Volcano. Batch scheduling system for Kubernetes. Provides gang scheduling via two-phase commit. See Chapter 16.
VCJob. Volcano’s job CRD, the output of the LatticeJob compiler. Supports task groups, gang scheduling via PodGroup, and queue assignment. See Chapter 16.
Velero. Kubernetes backup tool for etcd snapshots and persistent volume snapshots. The platform schedules Velero backups via LatticeClusterBackup CRDs. See Chapter 20.
VMServiceScrape. The VictoriaMetrics CRD that defines a metrics scrape target. The derivation pipeline generates a VMServiceScrape for every compiled service automatically — there is no metrics.enabled: true field. The developer’s service exists, therefore it is observable. VMAgent discovers VMServiceScrape resources and begins scraping the service’s /metrics endpoint. See Chapter 19.
Waypoint proxy. The per-namespace (or per-service) Envoy proxy in Istio’s ambient mesh architecture that handles L7 concerns: evaluating AuthorizationPolicies against SPIFFE identities, HTTP method and path constraints, and request-level routing.
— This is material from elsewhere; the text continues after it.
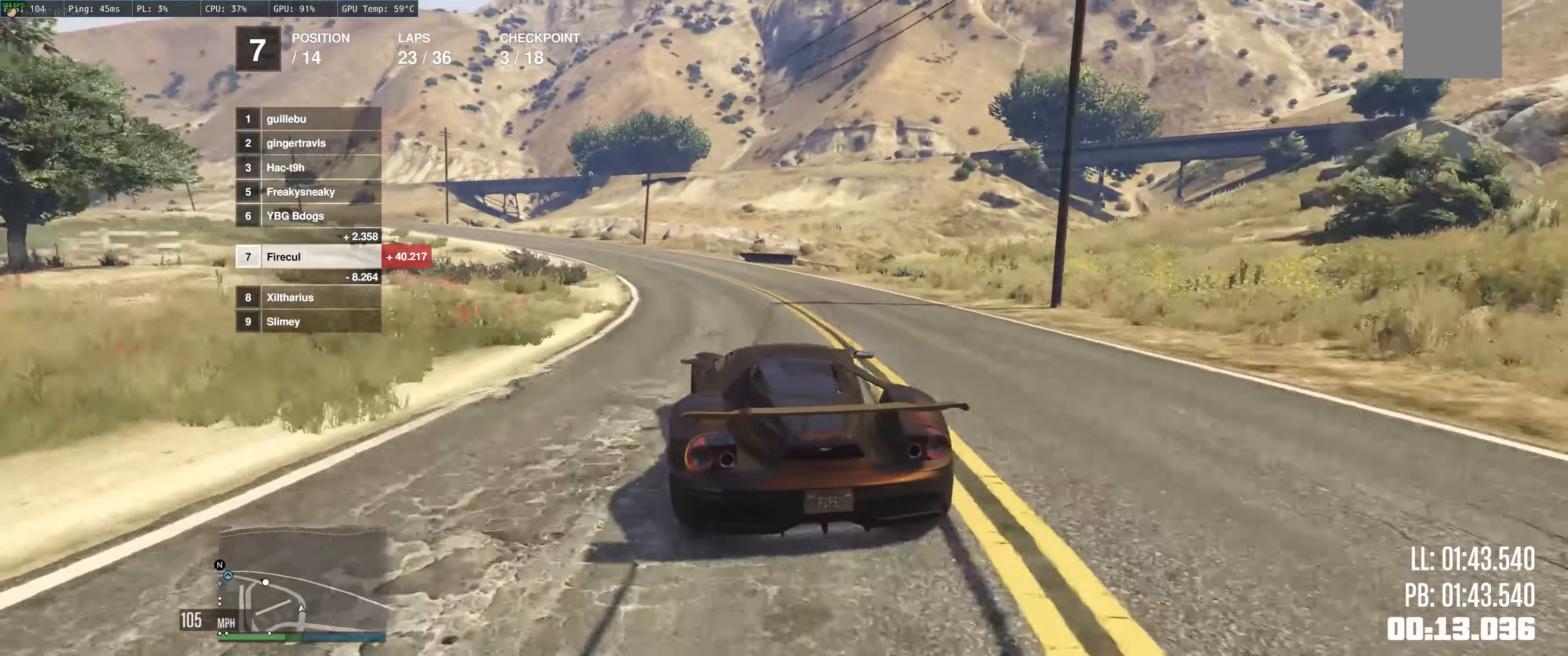
{"buttons": ["R2"], "left_stick": "center", "right_stick": "center", "events": [[33, "left_stick", "left"], [217, "left_stick", "center"], [283, "left_stick", "left"], [483, "left_stick", "center"]]}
Waypoint proxies complement ztunnel, which handles L4. If a waypoint proxy crashes, L7 enforcement is lost for the affected namespace, but L4 (Cilium) enforcement continues independently. See Chapter 15.
WorkloadCompiler (shared). The shared compilation core used by all CRD-specific controllers (LatticeService, LatticeJob, LatticeModel). It handles everything common across workload types: container compilation, image verification, Cedar authorization gates, secret resolution, environment and file compilation, and mesh member generation. Type-specific wrappers add lifecycle-specific resources (Deployment vs. VCJob vs. disaggregated Deployments). A bug fix or new gate in the shared compiler applies to all workload types simultaneously. See Chapter 8.
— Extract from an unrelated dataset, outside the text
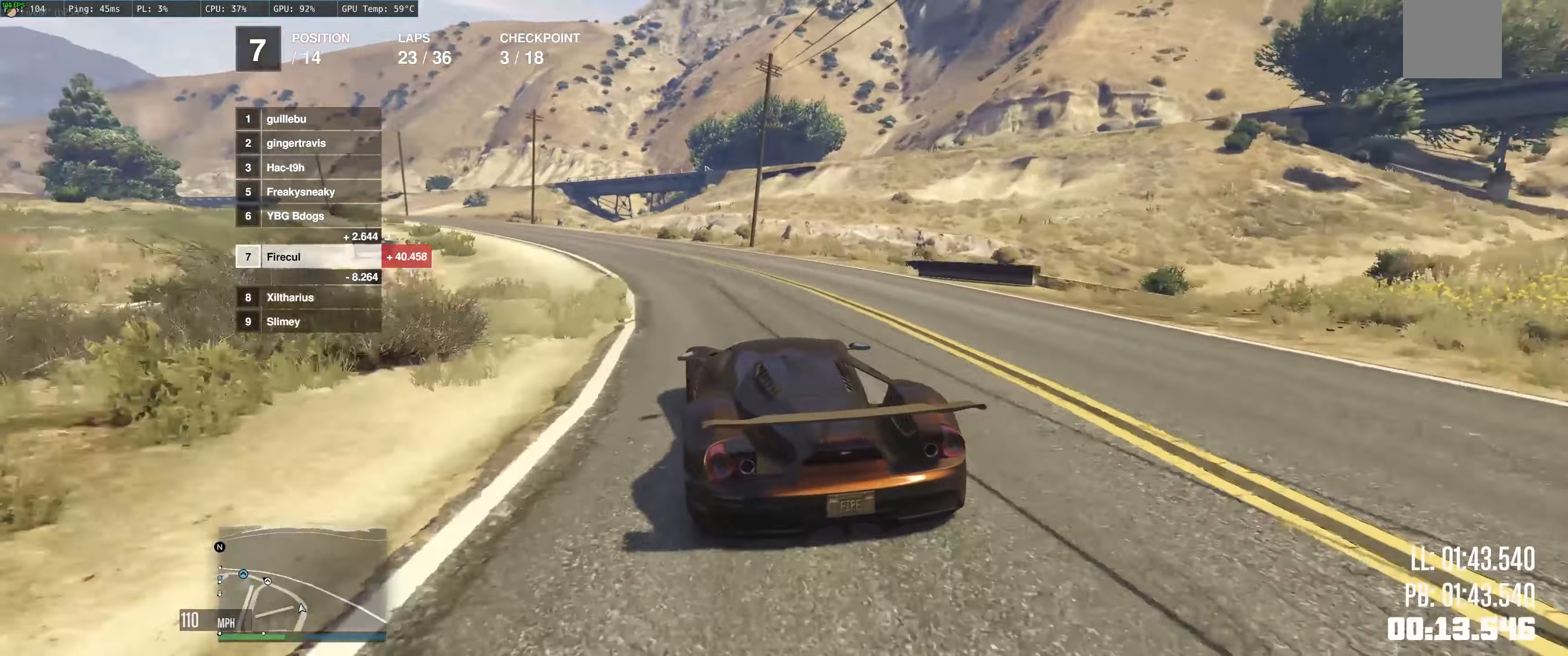
{"buttons": ["R2"], "left_stick": "left", "right_stick": "center", "events": [[83, "left_stick", "up-left"], [167, "left_stick", "left"], [300, "left_stick", "center"], [367, "left_stick", "up-left"], [467, "left_stick", "left"]]}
XID error. NVIDIA GPU error codes reported through the kernel driver. Different XID codes indicate different failure types: XID 79 (GPU fallen off bus) is a hard loss, XID 48 (double-bit ECC) typically indicates a hard loss, XID 63 (ECC page retirement) indicates degradation. Monitored via DCGM_FI_DEV_XID_ERRORS. See Chapter 17.
Ztunnel. The per-node DaemonSet in Istio’s ambient mesh that handles L4 concerns: mTLS termination and initiation, SPIFFE identity assertion, and encrypted transport between nodes. Ztunnel operates transparently via eBPF traffic redirection, requiring no sidecar injection or pod spec modification. If a ztunnel pod crashes, every pod on that node loses L4 mTLS — a larger blast radius than sidecar mode but a rarer failure. See Chapter 15.